An ability to measure confomational change in proteins when complexed with their ligand is vital to help understand fundamental molecular and biological processes. However, we recently observed that protein-heparan sulfate (HS) complexes are difficult to analyse by conventional CD or FTIR techniques because the HS interferes with the protein spectra. There are two related approaches which could be applied to resolve this problem. The first is the selection of active HS ligands free of amide groups from our existing libraries of HS analogue structures. These will be essentially 'transparent' in the FTIR regions used for protein structural analysis. This will provide a tool permitting the technique to be tested with active ligands with transmission FTIR as well as providing an independent external verification of the second method, which uses vibrational circular dichroism (VCD). This technique relies on the fact that right and left circularly polarised infra-red light are differentially absorbed by protein secondary structural elements.

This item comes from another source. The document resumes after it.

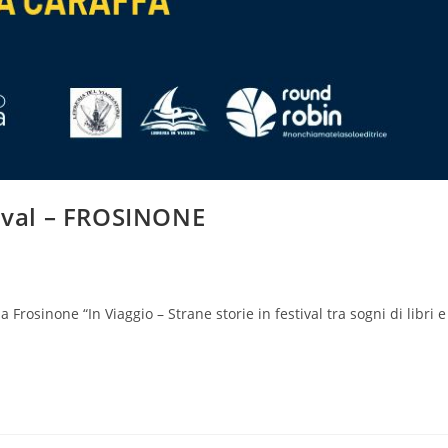
tival – FROSINONE
rosinone “In Viaggio – Strane storie in festival tra sogni di libri e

The opportunity here is to exploit a fundamental difference between the amide bonds of the protein backbone and those present in HS. The difference is that in HS, the amide groups are not connected to each other and so lack the regular geometric relationship of those of the protein backbone which gives rise to the VCD spectrum of protein secondary structure. It is therefore, highly likely that the VCD spectrum of HS will lack amide signals. Two questions will be asked: 1.Can FTIR 'transparent' HS ligands be selected and used for protein-HS complex analysis, free from interference of amide signals associated with normal HS ligands? 2.Can V-CD selectively detect protein signals in the presence of normal HS ligand? The answers will allow us to determine whether either, or both, approaches can be applied to the study of the many biologically important protein-HS complexes in solution.